Non, résolument non, la mémoire n'est pas soluble dans l'eau, du moins à raison des trois semaines (tous les deux ans !) de cure à Evian que le gouvernement allemand "offre" en réparation aux survivants des camps !

Et c'est tant mieux ! Car il y a des horreurs que l'on ne peut oublier.

Il y a des amis et des proches auxquels on a survécu, on ne sait pas pourquoi : le destin, ou "parce que nous, les femmes, sommes finalement plus fortes que vous !"

On a honte, on s'en veut de ne pas être avec eux, d'avoir échappé à l'horreur ; en tout cas, on ne les oublie pas, car on se doit de les garder vivants en soi et pour les autres, en témoignant.

Et elle témoigne, Solange, elle se souvient avec d'autres survivants, elle parle ; elle chante, elle rit, elle danse mais même cinquante ans après, elle n'a pas oublié !

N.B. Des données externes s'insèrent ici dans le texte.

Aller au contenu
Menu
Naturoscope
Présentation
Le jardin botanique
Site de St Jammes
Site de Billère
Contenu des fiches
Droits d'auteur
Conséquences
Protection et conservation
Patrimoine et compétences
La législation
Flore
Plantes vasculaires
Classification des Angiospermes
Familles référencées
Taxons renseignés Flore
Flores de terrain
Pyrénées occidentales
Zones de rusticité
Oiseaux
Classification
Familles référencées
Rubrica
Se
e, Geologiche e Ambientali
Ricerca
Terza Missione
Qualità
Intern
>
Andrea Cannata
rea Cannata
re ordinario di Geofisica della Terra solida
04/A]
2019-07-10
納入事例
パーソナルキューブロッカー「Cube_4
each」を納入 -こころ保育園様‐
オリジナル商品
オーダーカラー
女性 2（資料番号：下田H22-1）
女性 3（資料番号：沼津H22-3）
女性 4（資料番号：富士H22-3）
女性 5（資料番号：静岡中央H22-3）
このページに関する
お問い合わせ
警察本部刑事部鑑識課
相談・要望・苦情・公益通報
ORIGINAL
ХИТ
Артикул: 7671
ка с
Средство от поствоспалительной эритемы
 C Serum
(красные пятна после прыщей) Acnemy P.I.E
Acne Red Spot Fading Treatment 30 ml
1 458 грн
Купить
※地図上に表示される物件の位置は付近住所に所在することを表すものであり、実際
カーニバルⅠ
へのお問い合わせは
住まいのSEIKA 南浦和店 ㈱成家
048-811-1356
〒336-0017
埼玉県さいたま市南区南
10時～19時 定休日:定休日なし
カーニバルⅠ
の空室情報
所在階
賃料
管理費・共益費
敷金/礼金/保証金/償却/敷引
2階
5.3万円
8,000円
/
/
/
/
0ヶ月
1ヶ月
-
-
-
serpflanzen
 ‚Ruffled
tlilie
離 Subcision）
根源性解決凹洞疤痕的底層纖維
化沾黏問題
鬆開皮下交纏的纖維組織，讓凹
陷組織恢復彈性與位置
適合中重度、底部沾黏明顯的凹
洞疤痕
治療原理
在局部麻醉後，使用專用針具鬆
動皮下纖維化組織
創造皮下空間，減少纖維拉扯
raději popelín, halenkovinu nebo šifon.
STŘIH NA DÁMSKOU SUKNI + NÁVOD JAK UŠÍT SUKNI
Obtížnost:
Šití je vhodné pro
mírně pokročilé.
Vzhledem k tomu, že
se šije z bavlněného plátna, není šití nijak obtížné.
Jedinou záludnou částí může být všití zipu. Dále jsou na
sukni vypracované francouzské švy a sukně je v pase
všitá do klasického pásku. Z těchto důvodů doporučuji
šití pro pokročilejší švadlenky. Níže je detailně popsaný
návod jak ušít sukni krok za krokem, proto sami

A noter l'emploi de Jean-Chrétien Silbertin-Blanc (prêté par Anne Fontaine ?) dont la bizarrerie habituelle de son personnage permet à ses "interviewés" de se confier, de s'exprimer, bien plus profondément qu'ils ne le feraient face à des questions imbéciles du genre "Mais vous ne pensiez jamais à séduire ?" auxquels les journalistes des médias nous ont hélas trop souvent habitués.